4. **Feedback loop.** Implement a `record_incident(report: ScanReport, incident_class: str) -> None` function that, when the scanner later fails on a similar pattern, surfaces the prior incident. This models the Stage 6 feedback loop: incidents feed back into the signature database.

---

## Deliverables

1. The six Python modules (`safetensors_fixture.py`, `safetensors_parser.py`, `checks.py`, `scanner.py`, `signatures.py`, `__main__.py`), type-hinted, with the validation assertions from each phase passing.
2. A brief write-up (one page) answering:
   - Why does the scan focus on tensor content rather than deserialization? (Reference the `.safetensors` vs. `.pickle` distinction.)
   - Why is the deployment gate a composition of three checks rather than a single check? (Reference the SBOM-as-certificate role.)
   - What is the scanner's blind spot — the attack it cannot catch? (Reference the representation-layer analysis that B13 covers.)

---

## Connection to the Module

This lab is the empirical anchor for the module's central practical claim: **the model-supply-chain stage is enforceable as a deployment gate, the gate is a scanner, and the scanner is buildable with the same discipline as any other security tool.** The model is a dependency; dependencies get scanned; the scan is the gate.

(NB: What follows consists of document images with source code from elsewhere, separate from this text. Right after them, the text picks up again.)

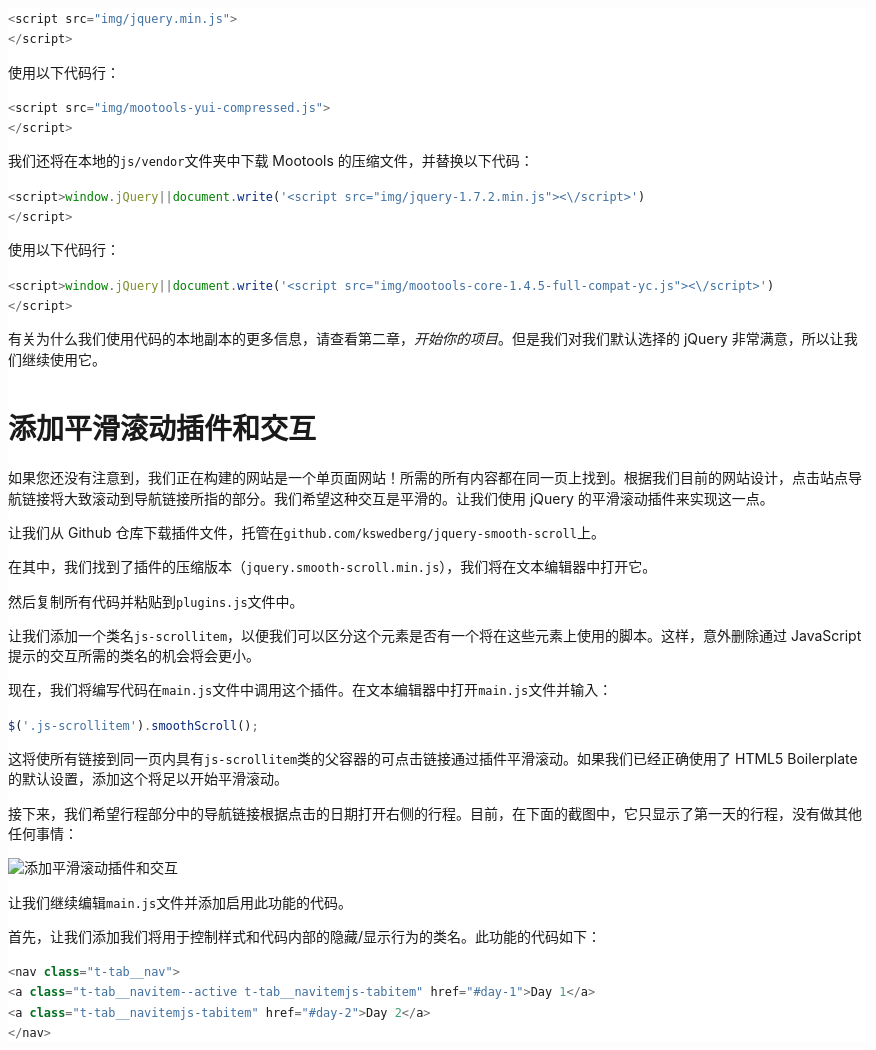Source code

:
```js
<script src="img/jquery.min.js">
</script>
```

使用以下代码行：

```js
<script src="img/mootools-yui-compressed.js">
</script>
```

我们还将在本地的`js/vendor`文件夹中下载 Mootools 的压缩文件，并替换以下代码：

```js
<script>window.jQuery||document.write('<script src="img/jquery-1.7.2.min.js"><\/script>')
</script>
```

使用以下代码行：

```js
<script>window.jQuery||document.write('<script src="img/mootools-core-1.4.5-full-compat-yc.js"><\/script>')
</script>
```

有关为什么我们使用代码的本地副本的更多信息，请查看第二章，*开始你的项目*。但是我们对我们默认选择的 jQuery 非常满意，所以让我们继续使用它。

# 添加平滑滚动插件和交互

如果您还没有注意到，我们正在构建的网站是一个单页面网站！所需的所有内容都在同一页上找到。根据我们目前的网站设计，点击站点导航链接将大致滚动到导航链接所指的部分。我们希望这种交互是平滑的。让我们使用 jQuery 的平滑滚动插件来实现这一点。

让我们从 Github 仓库下载插件文件，托管在`github.com/kswedberg/jquery-smooth-scroll`上。

在其中，我们找到了插件的压缩版本（`jquery.smooth-scroll.min.js`），我们将在文本编辑器中打开它。

然后复制所有代码并粘贴到`plugins.js`文件中。

让我们添加一个类名`js-scrollitem`，以便我们可以区分这个元素是否有一个将在这些元素上使用的脚本。这样，意外删除通过 JavaScript 提示的交互所需的类名的机会将会更小。

现在，我们将编写代码在`main.js`文件中调用这个插件。在文本编辑器中打开`main.js`文件并输入：

```js
$('.js-scrollitem').smoothScroll();
```

这将使所有链接到同一页内具有`js-scrollitem`类的父容器的可点击链接通过插件平滑滚动。如果我们已经正确使用了 HTML5 Boilerplate 的默认设置，添加这个将足以开始平滑滚动。

接下来，我们希望行程部分中的导航链接根据点击的日期打开右侧的行程。目前，在下面的截图中，它只显示了第一天的行程，没有做其他任何事情：

![添加平滑滚动插件和交互](https://github.com/OpenDocCN/freelearn-html-css-zh/raw/master/docs/h5-blpt-webdev/img/8505_04_00.jpg)

让我们继续编辑`main.js`文件并添加启用此功能的代码。

首先，让我们添加我们将用于控制样式和代码内部的隐藏/显示行为的类名。此功能的代码如下：

```js
<nav class="t-tab__nav">
<a class="t-tab__navitem--active t-tab__navitemjs-tabitem" href="#day-1">Day 1</a>
<a class="t-tab__navitemjs-tabitem" href="#day-2">Day 2</a>
</nav>
```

The lab also illustrates the module's broader thesis — that MLSecOps is the connective discipline. The scanner you build here is the model-supply-chain stage's gate. Its output (the `ScanReport`) is the evidence the model SBOM carries to the training-security stage's gate, which carries its evidence to the deployment-security stage's gate. Each stage produces evidence; the evidence composes into the deployment decision; the deployment decision is recorded as the SBOM certificate. That composition is the lifecycle, and the lifecycle is what MLSecOps names.

The scanner's blind spot — a trigger encoded in the representation geometry, below the weight-distribution threshold — is the bridge to B13 (representation attacks), where the representation-layer analysis that detects such triggers is the subject. No single stage closes the surface; the lifecycle does, by composing stages that each cover the previous stage's blind spot.